--- The data ---

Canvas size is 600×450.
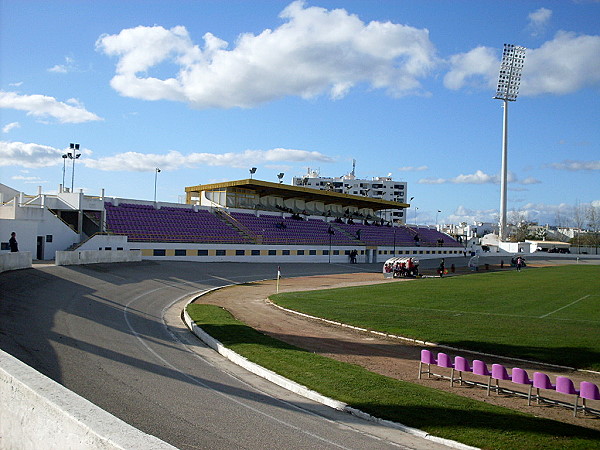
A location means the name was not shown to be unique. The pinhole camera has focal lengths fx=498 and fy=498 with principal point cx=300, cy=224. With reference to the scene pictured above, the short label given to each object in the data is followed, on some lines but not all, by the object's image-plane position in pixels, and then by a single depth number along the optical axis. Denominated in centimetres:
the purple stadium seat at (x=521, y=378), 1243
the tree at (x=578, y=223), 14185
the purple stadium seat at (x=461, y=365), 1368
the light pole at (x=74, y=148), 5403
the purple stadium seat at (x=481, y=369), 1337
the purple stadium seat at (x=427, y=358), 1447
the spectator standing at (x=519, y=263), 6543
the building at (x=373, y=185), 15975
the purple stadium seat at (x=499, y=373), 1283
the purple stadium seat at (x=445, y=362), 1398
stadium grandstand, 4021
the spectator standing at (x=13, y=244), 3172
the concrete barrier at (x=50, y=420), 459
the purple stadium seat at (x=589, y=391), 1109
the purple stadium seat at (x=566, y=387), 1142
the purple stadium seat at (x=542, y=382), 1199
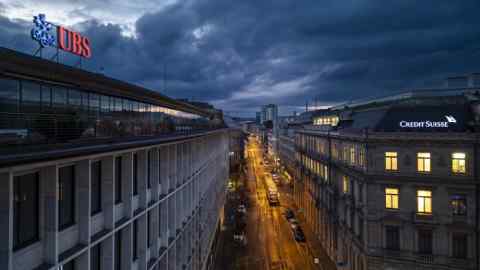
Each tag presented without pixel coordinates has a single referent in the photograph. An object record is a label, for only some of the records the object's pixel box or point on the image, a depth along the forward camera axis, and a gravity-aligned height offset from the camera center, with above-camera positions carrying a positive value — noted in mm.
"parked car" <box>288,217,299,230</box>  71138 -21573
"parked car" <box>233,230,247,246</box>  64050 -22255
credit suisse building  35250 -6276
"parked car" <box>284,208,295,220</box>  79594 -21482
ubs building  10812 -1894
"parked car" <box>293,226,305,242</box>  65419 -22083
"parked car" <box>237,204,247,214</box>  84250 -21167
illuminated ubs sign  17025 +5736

---
--- The data ---

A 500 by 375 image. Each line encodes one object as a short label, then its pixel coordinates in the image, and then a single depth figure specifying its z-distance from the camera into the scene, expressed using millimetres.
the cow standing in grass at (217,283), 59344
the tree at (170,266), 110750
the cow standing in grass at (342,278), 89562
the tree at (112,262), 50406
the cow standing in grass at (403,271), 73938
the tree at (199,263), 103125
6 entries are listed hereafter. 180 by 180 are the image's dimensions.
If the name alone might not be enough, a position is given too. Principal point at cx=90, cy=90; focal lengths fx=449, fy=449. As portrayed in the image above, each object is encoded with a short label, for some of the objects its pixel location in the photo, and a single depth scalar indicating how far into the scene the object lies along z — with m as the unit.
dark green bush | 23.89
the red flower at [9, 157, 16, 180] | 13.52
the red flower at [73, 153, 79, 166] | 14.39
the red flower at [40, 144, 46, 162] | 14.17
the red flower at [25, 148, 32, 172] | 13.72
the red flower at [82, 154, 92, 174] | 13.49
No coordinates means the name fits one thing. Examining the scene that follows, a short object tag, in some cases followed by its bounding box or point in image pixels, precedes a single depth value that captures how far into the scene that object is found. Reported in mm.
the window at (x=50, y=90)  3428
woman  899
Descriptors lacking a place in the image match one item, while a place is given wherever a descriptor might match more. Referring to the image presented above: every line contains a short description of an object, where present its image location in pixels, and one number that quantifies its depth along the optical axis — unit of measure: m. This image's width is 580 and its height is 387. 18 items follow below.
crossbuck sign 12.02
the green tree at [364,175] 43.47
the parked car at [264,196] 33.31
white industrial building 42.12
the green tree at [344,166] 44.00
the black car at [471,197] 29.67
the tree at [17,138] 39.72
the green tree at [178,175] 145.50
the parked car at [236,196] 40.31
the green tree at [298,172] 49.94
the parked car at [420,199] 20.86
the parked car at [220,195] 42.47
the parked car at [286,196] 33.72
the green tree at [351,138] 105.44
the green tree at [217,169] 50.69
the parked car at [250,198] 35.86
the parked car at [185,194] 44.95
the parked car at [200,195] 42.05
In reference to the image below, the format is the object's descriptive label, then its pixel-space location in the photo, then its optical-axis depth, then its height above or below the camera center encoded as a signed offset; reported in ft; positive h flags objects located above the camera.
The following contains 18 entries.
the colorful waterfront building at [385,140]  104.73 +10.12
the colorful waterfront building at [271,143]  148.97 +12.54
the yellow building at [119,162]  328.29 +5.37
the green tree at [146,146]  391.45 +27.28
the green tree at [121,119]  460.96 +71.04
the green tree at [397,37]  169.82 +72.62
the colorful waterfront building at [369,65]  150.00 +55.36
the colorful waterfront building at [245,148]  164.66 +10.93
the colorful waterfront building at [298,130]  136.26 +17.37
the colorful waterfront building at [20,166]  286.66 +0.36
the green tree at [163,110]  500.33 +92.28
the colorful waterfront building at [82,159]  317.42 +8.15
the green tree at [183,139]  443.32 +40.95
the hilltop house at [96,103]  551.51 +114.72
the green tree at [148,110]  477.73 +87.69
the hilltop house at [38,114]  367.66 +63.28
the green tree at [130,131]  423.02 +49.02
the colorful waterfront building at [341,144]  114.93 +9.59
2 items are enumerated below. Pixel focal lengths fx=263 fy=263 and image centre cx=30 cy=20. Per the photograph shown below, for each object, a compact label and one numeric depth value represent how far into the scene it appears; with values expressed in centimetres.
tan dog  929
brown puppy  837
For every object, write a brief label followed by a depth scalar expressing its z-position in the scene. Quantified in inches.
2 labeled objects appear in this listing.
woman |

---
--- The data ---

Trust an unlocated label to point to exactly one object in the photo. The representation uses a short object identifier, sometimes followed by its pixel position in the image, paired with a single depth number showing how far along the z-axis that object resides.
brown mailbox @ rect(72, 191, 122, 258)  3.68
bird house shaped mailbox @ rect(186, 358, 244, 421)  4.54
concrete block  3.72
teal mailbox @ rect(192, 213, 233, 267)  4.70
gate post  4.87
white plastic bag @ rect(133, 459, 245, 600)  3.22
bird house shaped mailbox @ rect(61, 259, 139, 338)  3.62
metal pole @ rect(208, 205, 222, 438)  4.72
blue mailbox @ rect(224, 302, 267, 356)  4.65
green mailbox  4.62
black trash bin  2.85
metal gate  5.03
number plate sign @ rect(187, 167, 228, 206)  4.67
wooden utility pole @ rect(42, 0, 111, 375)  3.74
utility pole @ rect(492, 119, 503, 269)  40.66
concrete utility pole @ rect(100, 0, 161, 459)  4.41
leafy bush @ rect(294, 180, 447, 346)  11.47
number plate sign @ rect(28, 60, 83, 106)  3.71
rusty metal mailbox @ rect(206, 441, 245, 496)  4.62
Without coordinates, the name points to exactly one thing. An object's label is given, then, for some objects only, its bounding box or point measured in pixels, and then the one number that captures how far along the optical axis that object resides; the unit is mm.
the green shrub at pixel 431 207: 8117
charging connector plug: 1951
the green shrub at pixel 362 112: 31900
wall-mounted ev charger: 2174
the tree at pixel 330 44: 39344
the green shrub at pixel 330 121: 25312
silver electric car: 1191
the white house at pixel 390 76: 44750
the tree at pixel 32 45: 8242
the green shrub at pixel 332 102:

---

*Description of the task*
Please return every line of the records that contains the word "thing".

*Response box*
No coordinates means the name fits one thing. Examining the scene that follows, a short object tag, in some cases followed by its bounding box or point in image pixels, precedes a single depth value that captures how far into the scene that object is found. Reported in mm.
Without coordinates, the name points to exactly one thing. An object's label is given, then, for some objects only, its bounding box or point measured in pixels, and then the one number that captures how far along the optical axis that object resides; the unit is mm.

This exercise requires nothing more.